* _How to complete this task_:
Output every line below exactly, please, omitting pictures.

* _The input_:
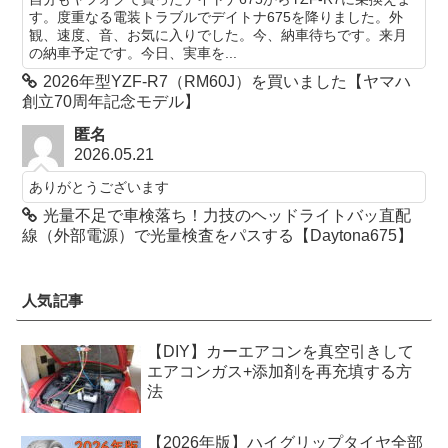
す。度重なる電装トラブルでデイトナ675を降りました。外
観、速度、音、お気に入りでした。今、納車待ちです。来月
の納車予定です。今日、実車を...
2026年型YZF-R7（RM60J）を買いました【ヤマハ
創立70周年記念モデル】
匿名
2026.05.21
ありがとうございます
光量不足で車検落ち！力技のヘッドライトバッ直配
線（外部電源）で光量検査をパスする【Daytona675】
人気記事
【DIY】カーエアコンを真空引きして
エアコンガス+添加剤を再充填する方
法
【2026年版】ハイグリップタイヤ全部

* _Solved problem_:
す。度重なる電装トラブルでデイトナ675を降りました。外
観、速度、音、お気に入りでした。今、納車待ちです。来月
の納車予定です。今日、実車を...
2026年型YZF-R7（RM60J）を買いました【ヤマハ
創立70周年記念モデル】
匿名
2026.05.21
ありがとうございます
光量不足で車検落ち！力技のヘッドライトバッ直配
線（外部電源）で光量検査をパスする【Daytona675】
人気記事
【DIY】カーエアコンを真空引きして
エアコンガス+添加剤を再充填する方
法
【2026年版】ハイグリップタイヤ全部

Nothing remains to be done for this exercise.